SOUTH ROYALTON, Vt. — The Latest on a report on five years of traffic-stop data collected by Vermont State Police (all times local):
Officials say five years of traffic-stop data show black drivers stopped by Vermont State Police were five times more likely to be searched than white drivers, even though contraband was more likely to be found when white motorists were searched.
The Institute on Race and Justice at Boston’s Northeastern University found the percentage of stops of whites resulting in searches was 1.1, while the percentage involving black drivers was 5.1.
Contraband was found 80 percent of the time in searches of whites and 68.5 percent of the time in searches of blacks.
State Police Col. Matthew Birmingham said the cause of the disparity appeared to be unintentional bias. He says acknowledging bias is the first step toward “moving these numbers in a positive direction.”

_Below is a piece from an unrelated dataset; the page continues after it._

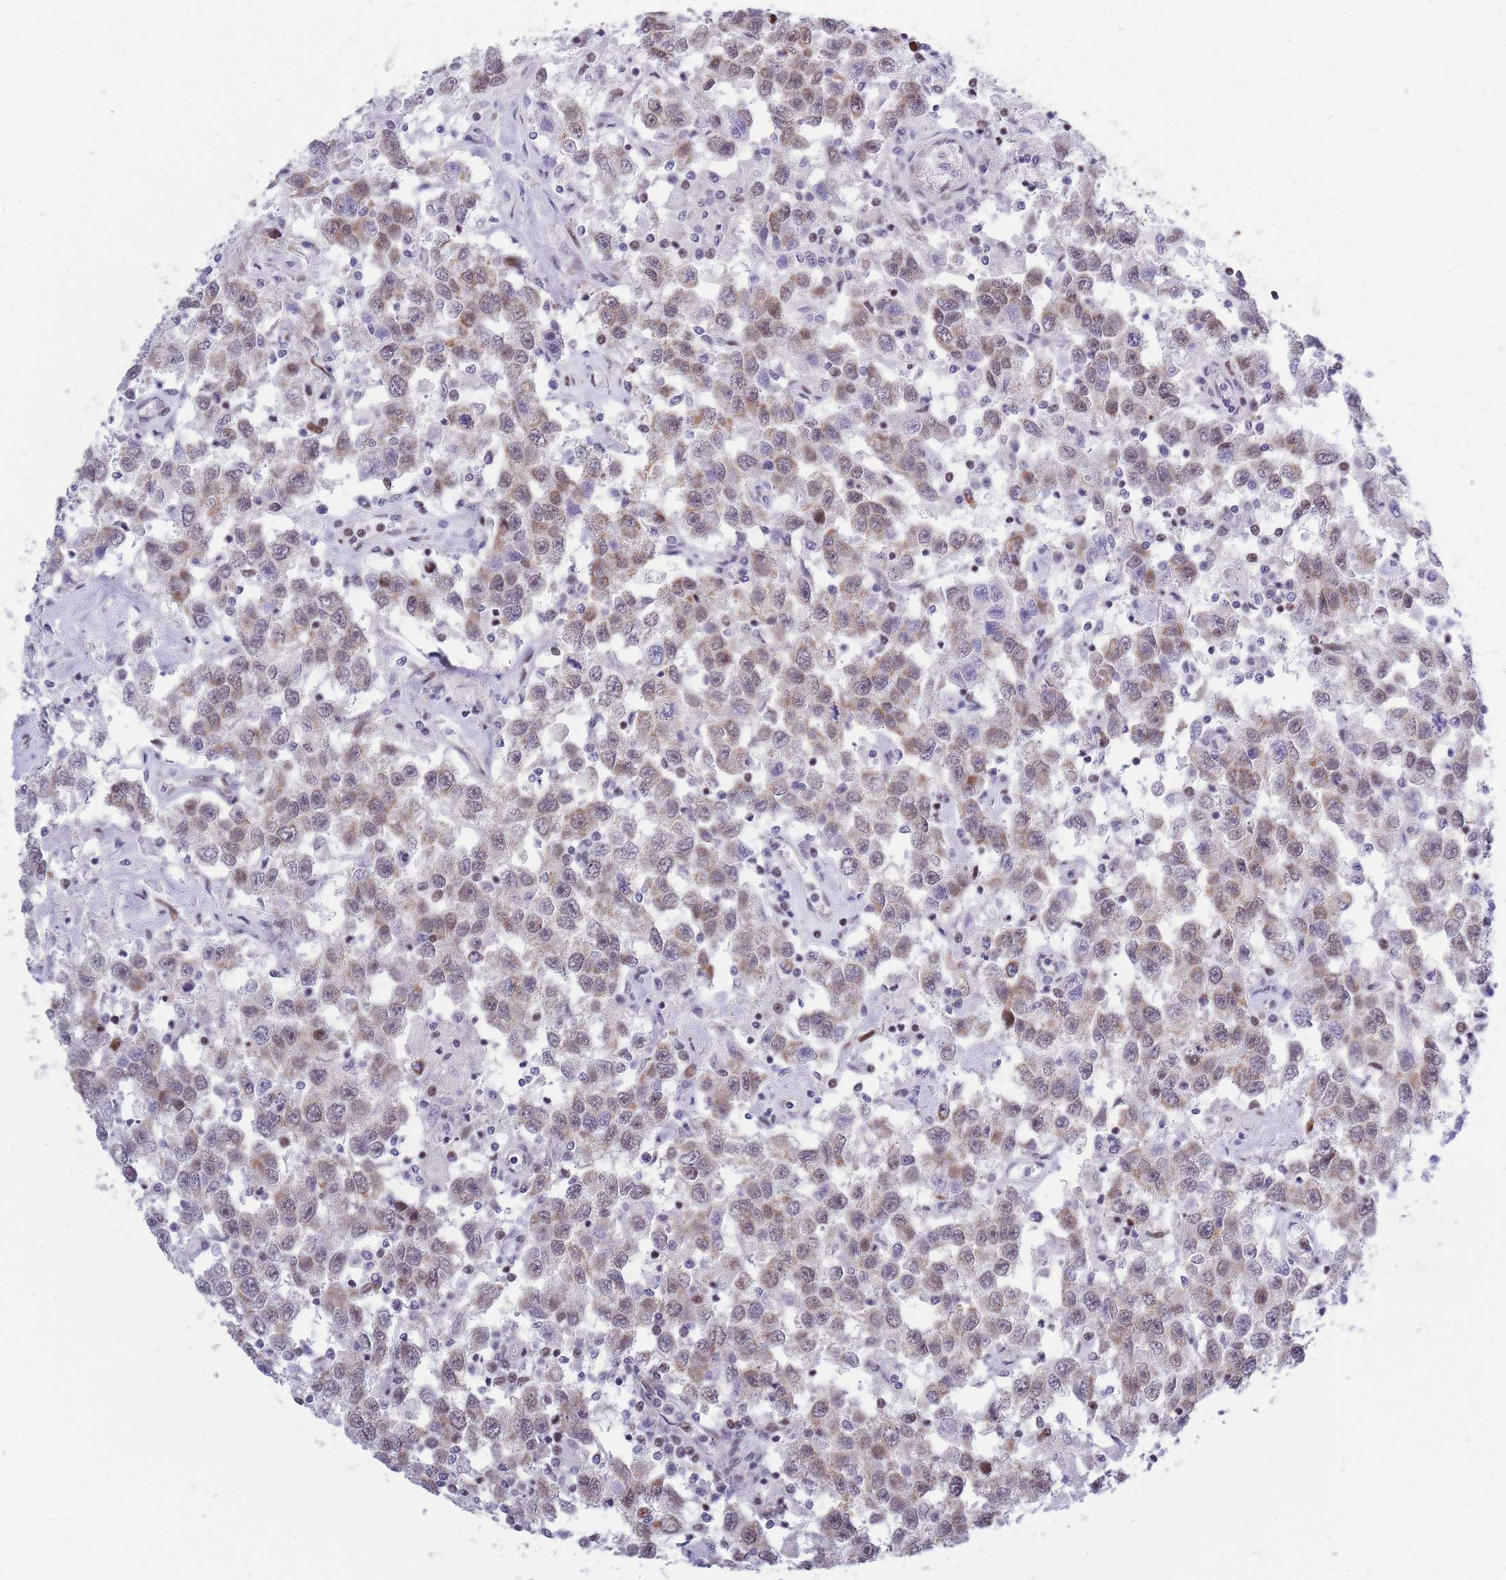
{"staining": {"intensity": "negative", "quantity": "none", "location": "none"}, "tissue": "testis cancer", "cell_type": "Tumor cells", "image_type": "cancer", "snomed": [{"axis": "morphology", "description": "Seminoma, NOS"}, {"axis": "topography", "description": "Testis"}], "caption": "Testis cancer (seminoma) stained for a protein using immunohistochemistry shows no positivity tumor cells.", "gene": "MOB4", "patient": {"sex": "male", "age": 41}}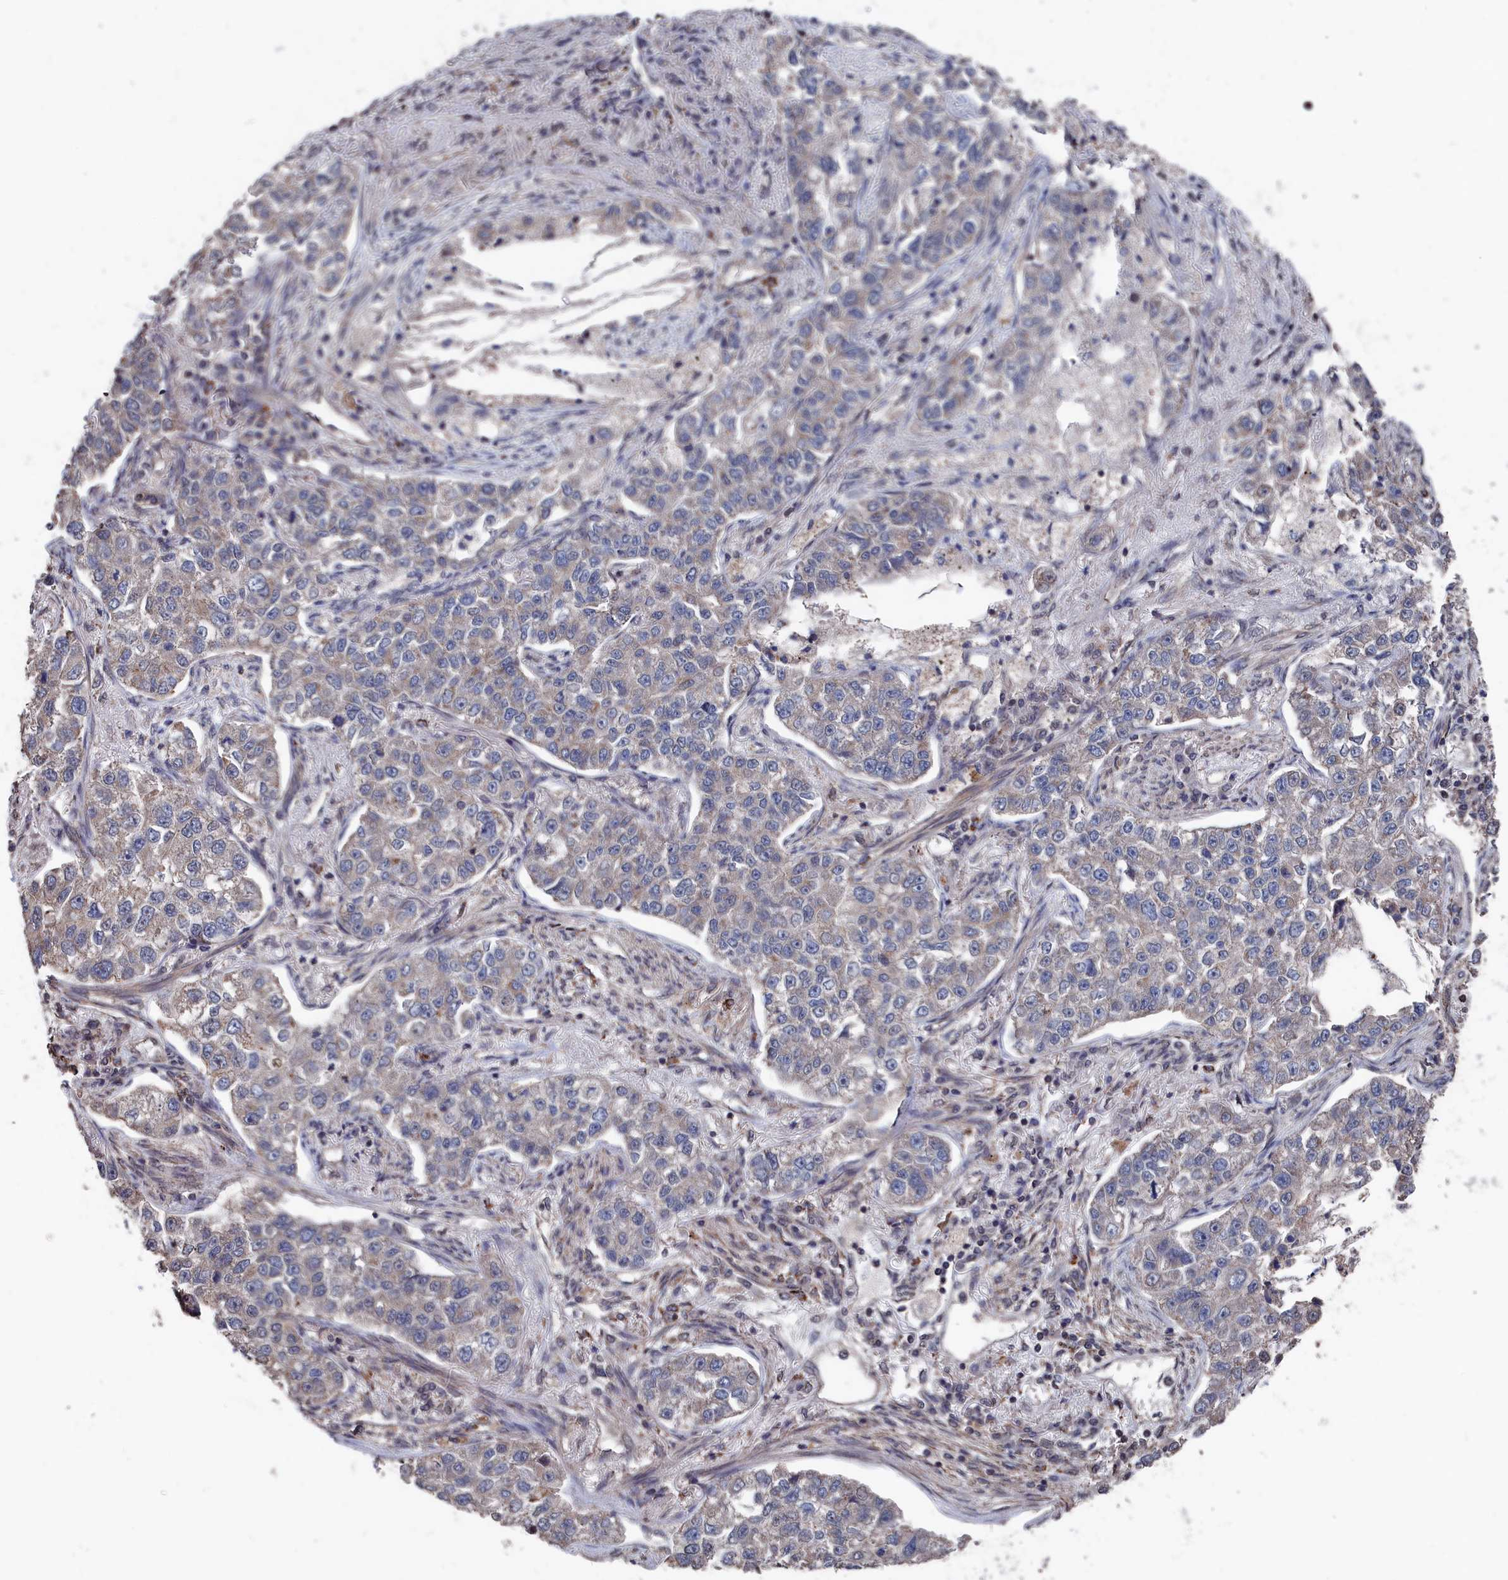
{"staining": {"intensity": "negative", "quantity": "none", "location": "none"}, "tissue": "lung cancer", "cell_type": "Tumor cells", "image_type": "cancer", "snomed": [{"axis": "morphology", "description": "Adenocarcinoma, NOS"}, {"axis": "topography", "description": "Lung"}], "caption": "This is an immunohistochemistry (IHC) image of lung cancer (adenocarcinoma). There is no expression in tumor cells.", "gene": "PDE12", "patient": {"sex": "male", "age": 49}}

The head of the Vermont State Police says intentional racial and ethnic bias is not tolerated in the agency. But Col. Matthew Birmingham says implicit bias — internal and unacknowledged — is harder to recognize and root out.
Birmingham’s comments followed Tuesday evening’s release of a study of five and a half years of state police traffic stop data showing several signs of bias, especially against African-Americans.
The data show that a black motorist who is pulled over by a Vermont trooper is nearly five times as likely to be searched as a white driver. That’s despite another finding that contraband is more likely to be found in the vehicle with the white driver.
Black drivers also are more likely to be pulled over than white drivers.